DOING THE IMPOSSIBLE


The first part of that adventurous day was quiet. We moved sedately along on an overgrown trail, mountain walls so close on each side that the valley lay in shadow. I rode next to Dan Devore that day, and on the trail he stopped his horse and showed me the place where Hughie McKeever was found.

Dan Devore and Hughie McKeever went out one November to go up to Horseshoe Basin. Dan left before the heaviest snows came, leaving McKeever alone. When McKeever had not appeared by February, Dan went in for him. His cabin was empty.

He had kept a diary up to the 24th of December, when it stopped abruptly. There were a few marten skins in the cabin, and his outfit. That was all. In some cottonwoods, not far from the camp, they found his hatchet and his bag hanging to a tree.

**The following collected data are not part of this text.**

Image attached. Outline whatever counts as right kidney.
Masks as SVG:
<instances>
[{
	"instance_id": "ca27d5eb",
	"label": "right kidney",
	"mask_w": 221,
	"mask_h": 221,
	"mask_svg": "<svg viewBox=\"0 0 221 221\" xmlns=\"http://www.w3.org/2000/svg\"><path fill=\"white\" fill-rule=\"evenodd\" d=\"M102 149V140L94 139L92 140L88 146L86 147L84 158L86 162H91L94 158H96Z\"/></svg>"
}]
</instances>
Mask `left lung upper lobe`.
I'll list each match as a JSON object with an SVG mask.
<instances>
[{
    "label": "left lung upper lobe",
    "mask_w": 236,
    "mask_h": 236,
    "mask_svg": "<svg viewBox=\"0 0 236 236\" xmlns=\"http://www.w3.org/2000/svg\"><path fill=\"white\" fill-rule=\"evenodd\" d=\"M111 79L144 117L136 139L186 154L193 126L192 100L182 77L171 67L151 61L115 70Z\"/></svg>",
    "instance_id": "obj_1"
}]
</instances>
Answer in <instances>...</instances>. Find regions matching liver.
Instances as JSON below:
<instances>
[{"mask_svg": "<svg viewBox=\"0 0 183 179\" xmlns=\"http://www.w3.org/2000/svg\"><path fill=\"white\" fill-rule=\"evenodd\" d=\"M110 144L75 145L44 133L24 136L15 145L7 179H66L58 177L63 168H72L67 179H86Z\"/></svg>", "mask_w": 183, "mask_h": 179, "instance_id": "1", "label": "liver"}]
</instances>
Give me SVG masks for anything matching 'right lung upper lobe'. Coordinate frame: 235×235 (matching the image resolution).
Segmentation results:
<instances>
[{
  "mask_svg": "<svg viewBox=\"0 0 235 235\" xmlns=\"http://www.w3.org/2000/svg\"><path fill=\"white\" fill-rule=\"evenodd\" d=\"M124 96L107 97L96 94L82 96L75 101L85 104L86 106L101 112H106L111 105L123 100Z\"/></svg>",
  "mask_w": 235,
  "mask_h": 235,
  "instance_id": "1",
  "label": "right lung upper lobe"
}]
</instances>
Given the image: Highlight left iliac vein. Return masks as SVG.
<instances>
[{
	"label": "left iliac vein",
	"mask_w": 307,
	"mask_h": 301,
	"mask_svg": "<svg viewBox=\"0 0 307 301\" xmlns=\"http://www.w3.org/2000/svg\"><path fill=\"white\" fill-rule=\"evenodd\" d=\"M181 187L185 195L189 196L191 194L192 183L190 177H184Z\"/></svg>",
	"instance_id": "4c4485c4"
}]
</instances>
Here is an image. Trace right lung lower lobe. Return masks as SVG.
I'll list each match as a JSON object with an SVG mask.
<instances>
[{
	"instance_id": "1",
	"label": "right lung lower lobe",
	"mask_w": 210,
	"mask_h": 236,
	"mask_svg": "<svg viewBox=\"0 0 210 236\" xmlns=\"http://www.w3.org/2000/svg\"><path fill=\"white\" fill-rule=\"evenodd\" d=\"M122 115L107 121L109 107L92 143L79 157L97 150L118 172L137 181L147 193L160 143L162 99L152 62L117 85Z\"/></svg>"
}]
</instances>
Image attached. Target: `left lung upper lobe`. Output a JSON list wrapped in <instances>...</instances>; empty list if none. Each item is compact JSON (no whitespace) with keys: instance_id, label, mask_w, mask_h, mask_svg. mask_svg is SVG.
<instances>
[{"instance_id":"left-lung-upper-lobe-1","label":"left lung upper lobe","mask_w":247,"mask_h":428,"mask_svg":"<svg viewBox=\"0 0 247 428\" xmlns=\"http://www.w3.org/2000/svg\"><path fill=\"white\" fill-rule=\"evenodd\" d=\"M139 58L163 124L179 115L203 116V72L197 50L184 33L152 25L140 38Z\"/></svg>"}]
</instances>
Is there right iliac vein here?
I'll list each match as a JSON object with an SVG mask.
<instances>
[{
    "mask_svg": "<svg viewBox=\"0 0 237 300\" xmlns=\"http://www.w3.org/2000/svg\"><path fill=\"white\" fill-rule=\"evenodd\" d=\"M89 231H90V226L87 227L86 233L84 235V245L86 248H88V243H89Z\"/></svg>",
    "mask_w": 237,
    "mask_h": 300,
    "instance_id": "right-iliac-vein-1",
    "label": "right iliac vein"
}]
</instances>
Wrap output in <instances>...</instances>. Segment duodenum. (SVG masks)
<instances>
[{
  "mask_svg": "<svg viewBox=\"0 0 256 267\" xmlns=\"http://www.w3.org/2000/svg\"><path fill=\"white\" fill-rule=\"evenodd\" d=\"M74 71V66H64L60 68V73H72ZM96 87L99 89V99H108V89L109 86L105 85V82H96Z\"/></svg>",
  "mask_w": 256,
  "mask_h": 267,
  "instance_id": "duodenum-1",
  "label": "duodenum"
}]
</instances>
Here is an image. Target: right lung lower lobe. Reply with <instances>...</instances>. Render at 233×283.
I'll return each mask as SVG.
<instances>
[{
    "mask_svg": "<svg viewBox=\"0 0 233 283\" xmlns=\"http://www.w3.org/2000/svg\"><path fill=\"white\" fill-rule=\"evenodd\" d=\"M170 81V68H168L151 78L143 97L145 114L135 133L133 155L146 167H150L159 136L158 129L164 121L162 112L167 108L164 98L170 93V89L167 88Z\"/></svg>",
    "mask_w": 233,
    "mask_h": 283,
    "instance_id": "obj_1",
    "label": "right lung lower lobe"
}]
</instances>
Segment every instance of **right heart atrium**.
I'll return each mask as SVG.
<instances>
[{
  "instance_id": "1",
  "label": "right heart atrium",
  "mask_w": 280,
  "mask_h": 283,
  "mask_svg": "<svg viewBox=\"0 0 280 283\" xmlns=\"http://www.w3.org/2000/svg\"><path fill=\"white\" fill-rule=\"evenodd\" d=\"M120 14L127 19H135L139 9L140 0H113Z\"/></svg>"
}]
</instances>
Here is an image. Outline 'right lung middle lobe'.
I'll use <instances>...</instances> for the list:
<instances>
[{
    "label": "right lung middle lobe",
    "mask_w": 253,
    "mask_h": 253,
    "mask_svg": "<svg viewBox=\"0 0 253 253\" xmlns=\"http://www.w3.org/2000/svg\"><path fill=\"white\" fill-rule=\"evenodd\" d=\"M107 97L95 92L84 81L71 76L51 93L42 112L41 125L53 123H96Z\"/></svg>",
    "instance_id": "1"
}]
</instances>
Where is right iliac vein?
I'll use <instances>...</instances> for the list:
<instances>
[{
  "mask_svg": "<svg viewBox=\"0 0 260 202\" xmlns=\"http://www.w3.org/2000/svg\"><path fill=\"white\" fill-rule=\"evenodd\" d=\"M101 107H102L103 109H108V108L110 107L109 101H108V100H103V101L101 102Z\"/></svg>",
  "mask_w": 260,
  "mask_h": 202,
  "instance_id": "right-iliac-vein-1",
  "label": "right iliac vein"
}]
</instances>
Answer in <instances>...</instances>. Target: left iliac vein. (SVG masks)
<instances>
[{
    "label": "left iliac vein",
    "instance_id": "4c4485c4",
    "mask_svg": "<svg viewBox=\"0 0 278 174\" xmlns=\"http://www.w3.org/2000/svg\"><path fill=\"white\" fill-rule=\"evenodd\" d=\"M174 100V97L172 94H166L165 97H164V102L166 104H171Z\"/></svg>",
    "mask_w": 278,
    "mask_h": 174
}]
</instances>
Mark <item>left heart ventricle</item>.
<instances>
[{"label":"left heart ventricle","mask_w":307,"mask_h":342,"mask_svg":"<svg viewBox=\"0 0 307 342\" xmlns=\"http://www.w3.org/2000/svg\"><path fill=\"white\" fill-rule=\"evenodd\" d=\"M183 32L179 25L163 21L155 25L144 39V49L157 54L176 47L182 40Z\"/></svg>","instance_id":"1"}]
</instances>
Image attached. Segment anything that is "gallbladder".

It looked for a time, as though the mystery of Hughie McKeever's disappearance would be one of the unsolved tragedies of the mountains. But a trapper, whose route took him along Thunder Creek that spring, noticed that his dog made a side trip each time, away from the trail. At last he investigated, and found the body of Hughie McKeever. He had probably been caught in a snow-slide, for his leg was broken below the knee. Unable to walk, he had put his snowshoes on his hands and, dragging the broken leg, had crawled six miles through the snow and ice of the mountain winter. When he was found, he was only a mile and a half from his cabin and safety.

There are many other tragedies of that valley. There was a man who went up Bridge Creek to see a claim he had located there. He was to be out four days. But in ten days he had not appeared, which was not surprising, for there was twenty-five feet of snow, and when the snow had frozen so that rescuers could travel over the crust, they went up after him. He was lying in one of the bunks of his cabin with a mattress over him, frozen to death.

So, Dan said, they covered him in the snow with a mattress, and went back in the spring to bury him.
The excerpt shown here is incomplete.